Она не заплакала, но посмотрела снизу вверх в мои глаза с такой безумной надеждой, что я, чуть растерявшись, ответил:
— Вернусь. Может, совсем другим, но я вернусь, обещаю…
Тетка неожиданно перекрестила меня, что совершенно не вязалось с ее жизненными принципами… но, когда самолет падает, в салоне не остается тех, кто не верит в бога.
Потом она быстро оделась и, более не говоря ни слова, ушла на очередную ночную смену.
А через полчаса прибежал Леха, который уже слегка оправился от обиды, нанесенной ему членами комиссии, и вновь был бодр и полон энергии.
— Пойду в партизаны! — сообщил он сходу. — Проберусь в Белоруссию, найду отряд и попрошусь к ним. Чай не прогонят!
Я лишь покачал головой, слушая этот детский лепет, но не стал даже объяснять, что первый же патруль снимет его с поезда и отправит в лучшем случае обратно домой, а в худшем… если примут за трудового дезертира, то неприятностей не оберешься. Если и двигаться нелегальным образом к линии фронта, то совсем иными методами. И явно с большей подготовкой. В принципе, выправить фальшивые документы реально, потом выдать себя за бойца, возвращающегося в свою часть после лечения… и вперед! Но лучше Носову этого не знать.

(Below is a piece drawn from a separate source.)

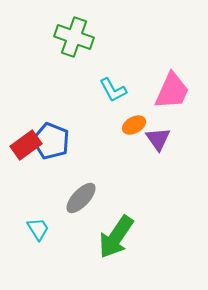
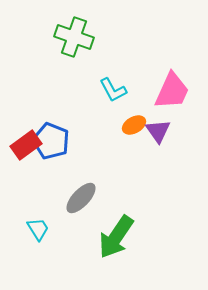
purple triangle: moved 8 px up
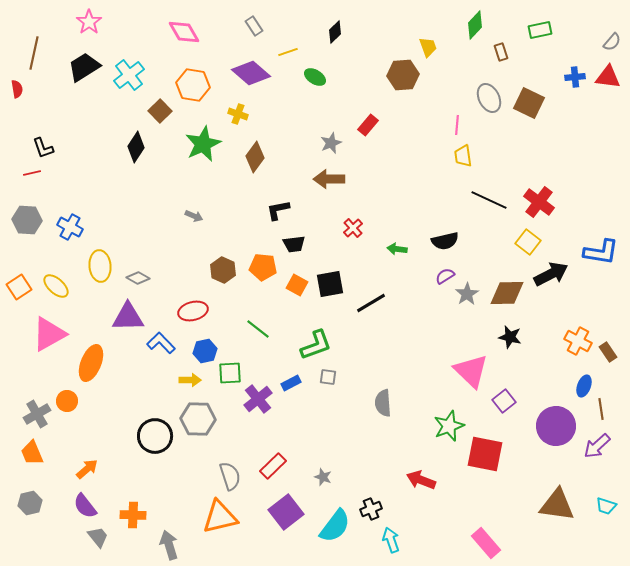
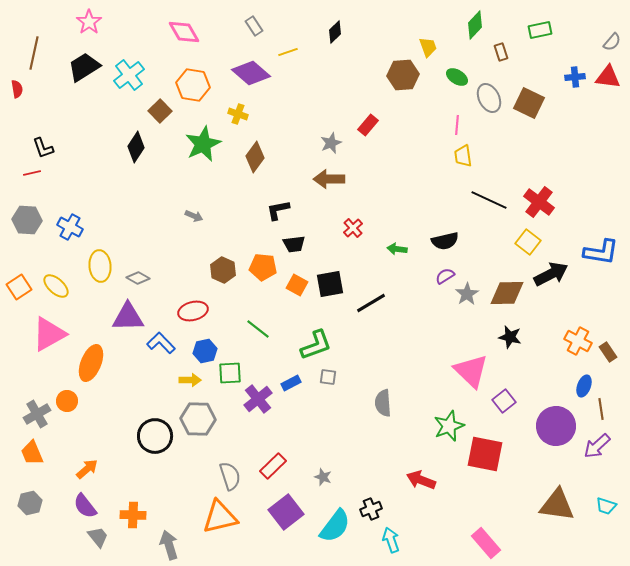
green ellipse at (315, 77): moved 142 px right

В дверь негромко постучали и, после приглашения войти, в комнату заглянул Степан Григорьевич, настроенный крайне серьезным образом.
— Молодые люди, извините, что беспокою. Но я заметил, что вы оба тут. Я по поводу нашей договоренности… лекарство готово, могу принести его прямо сейчас. Если, конечно, вы, Алексей, не передумали?
Леша чуть побледнел от неожиданности, но тут же собрался с мыслями, и закивал. Я же решил уточнить:
— Вы абсолютно уверены в безопасности эксперимента?